Hoje, o lugarejo até lembra uma cidade-fantasma. Pessoas foram embora, comércio fechou e quem ficou quer ir embora por vários motivos. “Está muito difícil de continuar morando no Córrego do Feijão. A gente lembra dos helicópteros levando corpos de amigos sobre as nossas cabeças sem parar. Tem dia que falta luz. Tem dia que falta água. Uma porção de gente cansou e foi embora. Queria que a Vale comprasse minha casa para eu ir embora também”, comenta a dona de casa Marlene Gonçalves Ferreira, de 56 anos, que quer voltar para Goiás.
Até a professora do Projeto Casa Rosa, Giselle Cristiane Niza Sales, de 37, pensa em ir embora e abandonar a ação que busca trazer mais equilíbrio para a comunidade angustiada por meio de oficinas culturais. “Nunca saiu da minha cabeça a imagem da lama levando embora quem a gente ama. Meu marido chegou a trabalhar duas vezes na mina, imagina se estivesse lá? Quero ir embora. Acabou a alegria do Córrego do Feijão. Sem falar na poeira durante o período de seca, que faz mal para as crianças”, disse.

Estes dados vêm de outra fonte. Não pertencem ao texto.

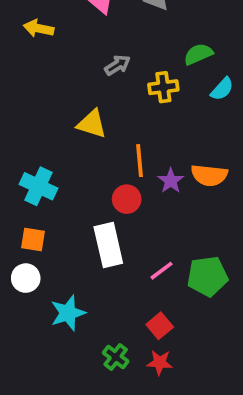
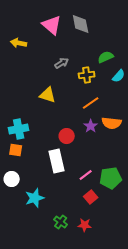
orange line: (140, 161) -> (91, 103), moved, turned 60
cyan cross: (39, 186) -> (19, 129), turned -36
orange square: (33, 240) -> (16, 150), moved
red square: (160, 326) -> (91, 197), moved

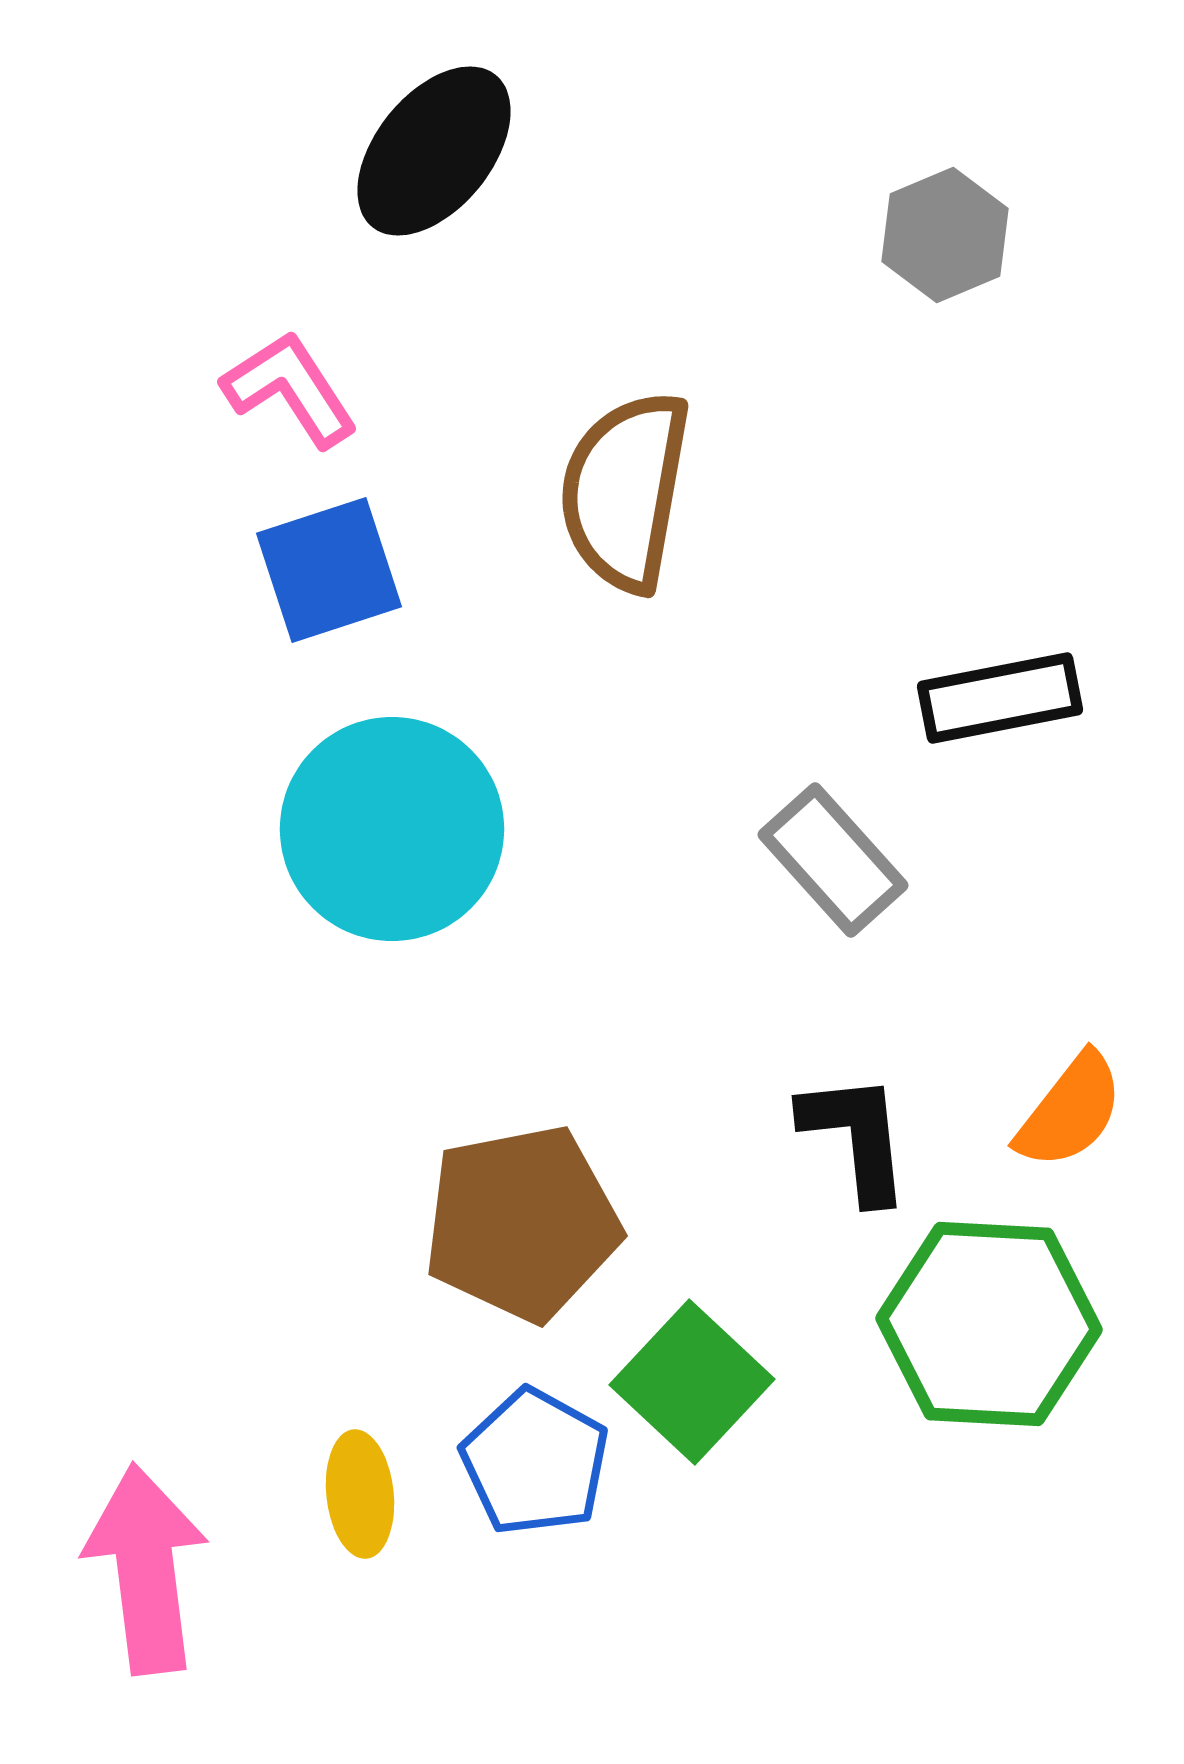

Na zona rural, várias propriedades atingidas perderam plantações e pastos. Sem poder usar da água subterrânea e da superficial por risco de contaminação, preferiram abandonar as propriedades, deixando cavalos, gado, cães e outros animais livres para consumir da água que verte dos rejeitos.
Tratamento
O leito do Ribeirão Ferro-Carvão desce após as comunidades para os últimos quilômetros até a foz no Rio Paraopeba. Faltando 400 metros para o encontro, um represamento construído pela Vale retém a água que é bombeada para uma estação de tratamento moderna. São vários processos de decantação, separação dos rejeitos por meio de produtos especiais e a retirada mecânica do acumulado. A água que volta ao Rio Paraopeba tem se apresentado abaixo do limite para turbidez (sólidos na água) do Conselho Nacional de Meio Ambiente. Contudo, segundo levantamento da Organização Não Governamental SOS Mata Atlântica, divulgado ontem, não há um trecho sequer do Rio Paraopeba com condições de consumo de suas águas devido à presença de contaminantes dos rejeitos e de metais pesados.